Ula Mendapatkan Suntikan Dana Sebesar 1,24 T Dari Jeff Bezos

Sebuah startup e-commerce, Ula, telah mendapatkan pendanaan segar dari Jeff Bezos orang terkaya di dunia, Seri B senilai $87 juta atau setara dengan Rp1,24 triliun.

Pendanaan ini berasal dari Prosus Ventures, Tencent, B Capital dan Jeff Bezos yang juga menyuntikkan dana ke putaran ini.

Tech Crunch melaporkan bahwa Jeff Bezos telah setuju untuk berpartisipasi dalam pencairan dana melalui Ekspedisi Bezos. B Capital, Tencent dan Prosus Ventures menampilkan diri mereka sebagai co-leader.

Investor yang mendanai Ula di putaran sebelumnya, seperti Lightspeed India, Sequoia Capital India, Quona Capital dan Alter Global, juga kembali berpartisipasi dalam pendanaan Seri B.

Ula juga mengundang Pandu Sjahrir, seorang investor dan pengusaha berpengalaman, sebagai penasihat perusahaan.

Patrick Walgo, salah satu pendiri dan mitra pengelola Northstar, mengaku mengenal para pendiri Ula sebelum memulai dan mengikuti perkembangan Ula secara dekat.

“Setelah lebih dari satu dekade berinvestasi di Asia Tenggara, kami menemukan bahwa bisnis dengan misi sosial yang kuat dapat tumbuh dengan sangat cepat. Kami berbagi misi dengan Ula untuk memberdayakan UMKM Indonesia melalui teknologi dan berharap dapat mendukung pertumbuhan mereka di Indonesia.”

Pendanaan Seri B Ula, yang diumumkan hanya delapan bulan setelah pendanaan Seri A pada Januari, akan digunakan untuk berinvestasi di pertumbuhan kehadiran Ula di Indonesia, menambah kategori baru, dan memperluas Beli-Sekarang-Bayar-Nanti. ), serta pengembangan teknologi baru, infrastruktur logistik, dan rantai pasokan lokal.

Putaran pendanaan Ula sebelumnya termasuk $10,5 juta dalam pendanaan awal pada Juni 2020, diikuti oleh $20 juta dalam pendanaan Seri A pada Januari 2021.

Co-founder dan COO Ula Riky Tenggara mengatakan bahwa dalam dunia yang dipimpin oleh teknologi, Warung tidak lagi hanya toko, tetapi pintu gerbang bagi penduduk setempat untuk memenuhi kebutuhan sehari-hari mereka.

Profil Startup Ula

Startup Ula didirikan oleh Nipun Mehra (mantan CEO Flipkart di India dan mantan mitra Sequoia Capital India), Alan Wong (sebelumnya Amazon), Derry Sakti (yang mengawasi operasi raksasa barang konsumen P&G di Indonesia).
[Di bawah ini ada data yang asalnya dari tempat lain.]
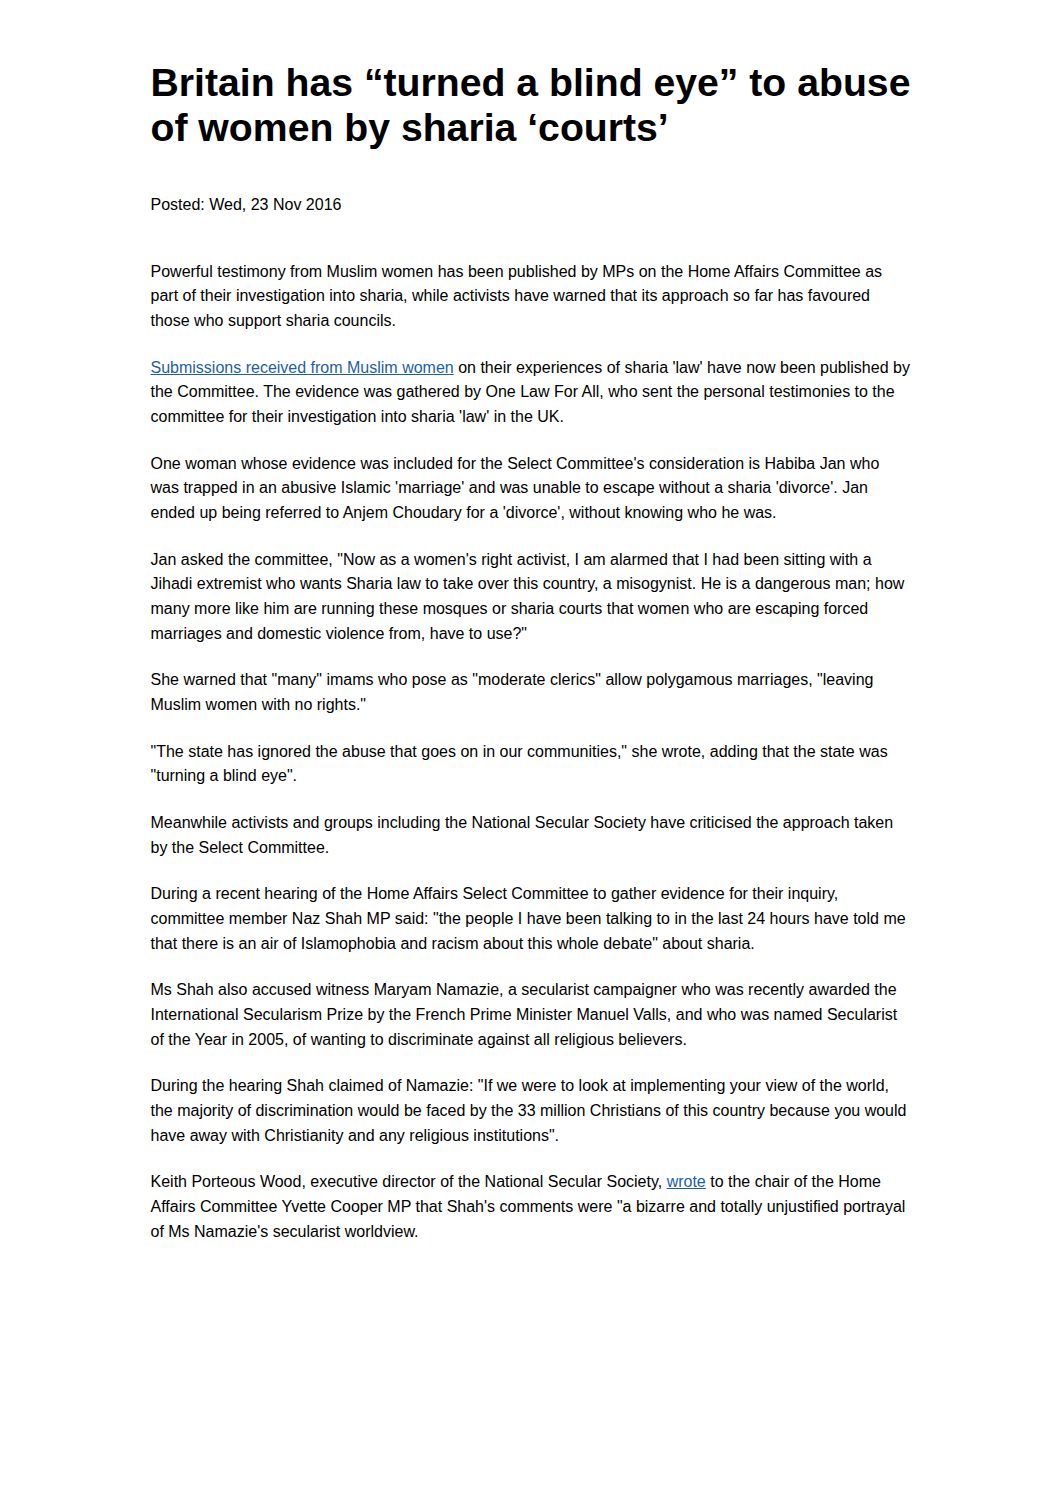Britain has “turned a blind eye” to abuse of women by sharia ‘courts’
Posted: Wed, 23 Nov 2016
Powerful testimony from Muslim women has been published by MPs on the Home Affairs Committee as part of their investigation into sharia, while activists have warned that its approach so far has favoured those who support sharia councils.
Submissions received from Muslim women on their experiences of sharia 'law' have now been published by the Committee. The evidence was gathered by One Law For All, who sent the personal testimonies to the committee for their investigation into sharia 'law' in the UK.
One woman whose evidence was included for the Select Committee's consideration is Habiba Jan who was trapped in an abusive Islamic 'marriage' and was unable to escape without a sharia 'divorce'. Jan ended up being referred to Anjem Choudary for a 'divorce', without knowing who he was.
Jan asked the committee, "Now as a women's right activist, I am alarmed that I had been sitting with a Jihadi extremist who wants Sharia law to take over this country, a misogynist. He is a dangerous man; how many more like him are running these mosques or sharia courts that women who are escaping forced marriages and domestic violence from, have to use?"
She warned that "many" imams who pose as "moderate clerics" allow polygamous marriages, "leaving Muslim women with no rights."
"The state has ignored the abuse that goes on in our communities," she wrote, adding that the state was "turning a blind eye".
Meanwhile activists and groups including the National Secular Society have criticised the approach taken by the Select Committee.
During a recent hearing of the Home Affairs Select Committee to gather evidence for their inquiry, committee member Naz Shah MP said: "the people I have been talking to in the last 24 hours have told me that there is an air of Islamophobia and racism about this whole debate" about sharia.
Ms Shah also accused witness Maryam Namazie, a secularist campaigner who was recently awarded the International Secularism Prize by the French Prime Minister Manuel Valls, and who was named Secularist of the Year in 2005, of wanting to discriminate against all religious believers.
During the hearing Shah claimed of Namazie: "If we were to look at implementing your view of the world, the majority of discrimination would be faced by the 33 million Christians of this country because you would have away with Christianity and any religious institutions".
Keith Porteous Wood, executive director of the National Secular Society, wrote to the chair of the Home Affairs Committee Yvette Cooper MP that Shah's comments were "a bizarre and totally unjustified portrayal of Ms Namazie's secularist worldview.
Riky Tenggara (sebelumnya Lazada dan aCommerce).

Nippon Mehra tidak asing dengan e-commerce dan investasi teknologi. Berasal dari India, serangkaian perkembangan karirnya membawa Mehra ke Indonesia, di mana ia menemukan kondisi yang mirip dengan yang ia alami di negara asalnya.

“India sangat mirip dengan Indonesia, Anda memiliki banyak warung kecil di lingkungan sekitar, dan di sinilah Anda pergi untuk membeli barang-barang,” kata Mehra kepada KrASIA.

Menyadari potensi untuk mengubah cara usaha kecil ini beroperasi, Mehra dan tiga orang yang berpikiran sama memutuskan untuk membuat platform e-commerce B2B yang disebut Ula pada tahun 2019. Tujuannya? Membantu pengecer tradisional beroperasi lebih efisien dan mengembangkan sarana untuk meningkatkan pendapatan mereka dan mungkin memperluas jangkauan mereka.

Ola mungkin belum menjadi nama rumah tangga, tetapi pendidikannya didasarkan pada pengalaman luas Mehra dalam e-commerce. Dia adalah seorang insinyur pengembangan perangkat lunak untuk Amazon setelah lulus dari Universitas Stanford pada tahun 2004.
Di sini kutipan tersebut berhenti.